Heating, ventilation and air conditioning (HVAC) service managers oversee the technicians that work for their company. HVAC companies look after installing, repairing and maintaining heating and air conditioning units. They may work for residential customers or provide services to commercial buildings.
An HVAC service manager leads a team of service technicians who work with heating, ventilation, and air conditioning systems and equipment. They are often responsible for meeting goals and maintaining customer satisfaction for the company. HVAC service managers often need to complete a formal education program, get licensed, and have experience as an HVAC technician.

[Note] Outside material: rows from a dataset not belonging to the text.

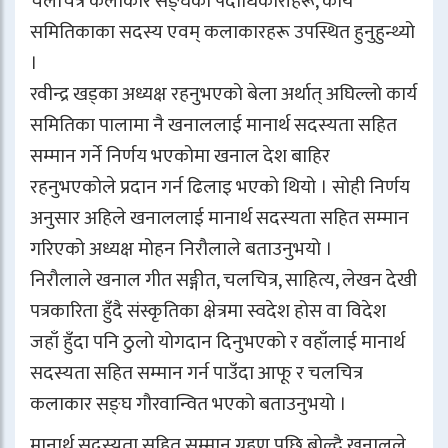
चलचित्र कलाकार सङ्घका पदाधिकारीहरू, कार्य
समितिकाका सदस्य एवम् कलाकारहरू उपस्थित हुनुहुन्थ्यो
।
रवीन्द्र खड्का अध्यक्ष रहनुभएको बेला अर्थात् अघिल्लो कार्य
समितिका पालामा नै खनाललाई मानार्थ सदस्यता सहित
सम्मान गर्ने निर्णय भएकोमा खनाल देश बाहिर
रहनुभएकोले प्रदान गर्न ढिलाइ भएको थियो । सोही निर्णय
अनुसार अहिले खनाललाई मानार्थ सदस्यता सहित सम्मान
गरिएको अध्यक्ष मोहन निरौलाले बताउनुभयो ।
निरौलाले खनाल गीत सङ्गीत, चलचित्र, साहित्य, लेखन देखी
पत्रकारिता हुँदै संस्कृतिका क्षेत्रमा स्वदेश होस वा विदेश
जहाँ हुँदा पनि ठुलो योगदान दिनुभएको र वहाँलाई मानार्थ
सदस्यता सहित सम्मान गर्न पाउँदा आफू र चलचित्र
कलाकार सङ्घ गौरवान्वित भएको बताउनुभयो ।
मानार्थ सदस्यता सहित सम्मान ग्रहण पछि बोल्दै खनालले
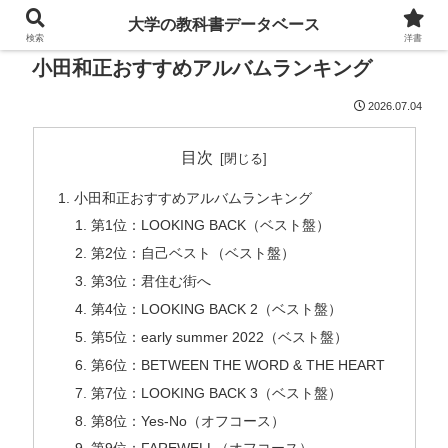
大学の教科書データベース
検索
洋書
小田和正おすすめアルバムランキング
2026.07.04
目次
小田和正おすすめアルバムランキング
第1位：LOOKING BACK（ベスト盤）
第2位：自己ベスト（ベスト盤）
第3位：君住む街へ
第4位：LOOKING BACK 2（ベスト盤）
第5位：early summer 2022（ベスト盤）
第6位：BETWEEN THE WORD & THE HEART
第7位：LOOKING BACK 3（ベスト盤）
第8位：Yes-No（オフコース）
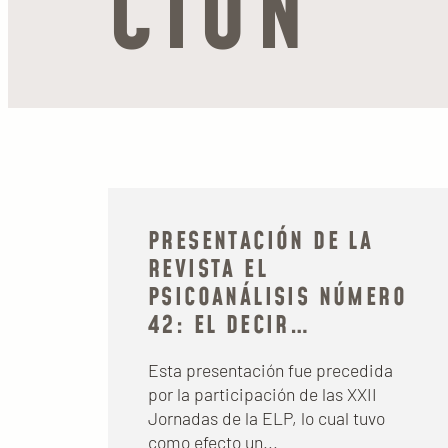
CIÓN
PRESENTACIÓN DE LA
REVISTA EL
PSICOANÁLISIS NÚMERO
42: EL DECIR…
Esta presentación fue precedida
por la participación de las XXII
Jornadas de la ELP, lo cual tuvo
como efecto un...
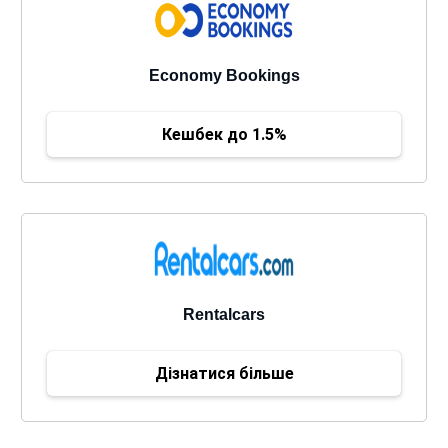
Economy Bookings
Кешбек до 1.5%
Rentalcars
Дізнатися більше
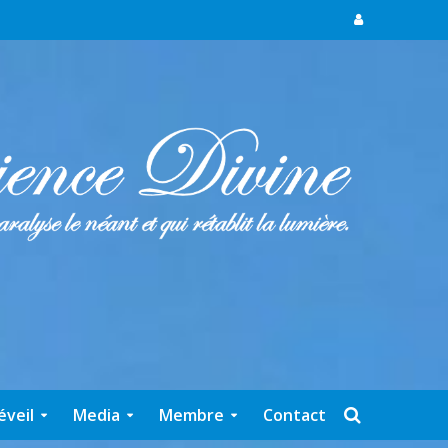
éveil
Media
Membre
Contact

|Required Education||Specialized degree program or certificate|
|Other Requirements||Licensure; certification for specialization|
|Projected Job Growth (2018-2028)||13% for heating, air conditioning, and refrigeration mechanics and installers|
|Median Salary (2018)*||$47,610 for heating, air conditioning, and refrigeration mechanics and installers|
Source: *U.S. Bureau of Labor Statistics
Job Description of an HVAC Service Manager
A heating, ventilation, and air conditioning (HVAC) service manager supervises staff who install, repair, and maintain heating and air conditioning systems in residences and commercial buildings. Managers hire new employees and train staff to test electrical circuits, wire components, and electrical equipment; inspect and test different HVAC systems; comply to safety regulations; and ensure employees acquire necessary certifications.
Duties of an HVAC Service Manager
The duties of an HVAC service manager depend on the size of his or her staff. Being in a management position may require professionals to develop budgets, set company goals, interview prospective employees, and meet with other company managers to discuss different strategies. They may also help with scheduling appointments and dispatching service technicians.
Service managers should have a strong mechanical and installation understanding of the tools and equipment that technicians use. They may need to go on service calls as necessary. Because managers also deal directly with customers, it is important that they have good customer service and communication skills.
Job Requirements of an HVAC Service Manager
Many aspiring HVAC service managers start by earning a HVAC technology degree or certificate through a community college or technical school, which can take anywhere between six months and two years to complete. While there are a variety of schools and programs available for prospective HVAC service managers, students may want to consider earning a degree or certificate from a program recognized by one of three major accrediting agencies, including the Partnership for Air-Conditioning, Heating, and Refrigeration Accreditation, the National Center for Construction Education and Research or HVAC Excellence. Core course requirements for general HVAC programs include:
- Heat pump technology
- HVAC electrical systems
- Refrigeration systems maintenance
- Heating technology
Licensing Requirements and Certification Options
Some states require HVAC workers to be licensed; though specific licensing requirements vary by state. Typically, HVAC specialists must pass an exam and either complete an apprenticeship or have two to five years of experience.
There are also specialized certifications required for technicians who handle and purchase refrigerants, which include Type I certification for small appliances, Type II certification for high pressure refrigerants, and Type III certification for refrigerants with low pressure. There are various other entry-level and advanced certifications that are offered by organizations, like the National Occupational Competency Testing Institute, that generally require professionals to gain a certain amount of experience and pass an exam.
Salary Info and Job Outlook
According to the U.S. Bureau of Labor Statistics, the employment of all heating, air conditioning, and refrigeration mechanics and installers is projected to increase much faster than the average through 2028. In May 2018, the BLS reported that professionals in the 90th percentile or higher earned $76,230 or more per year, whereas the bottom 10th percentile earned $29,460 or less per year.
Employment opportunities in the field are expected to increase, which means the job prospects for those planning to enter this field are good. HVAC mechanics and installers typically need a certificate or degree and their state may require that they be licensed.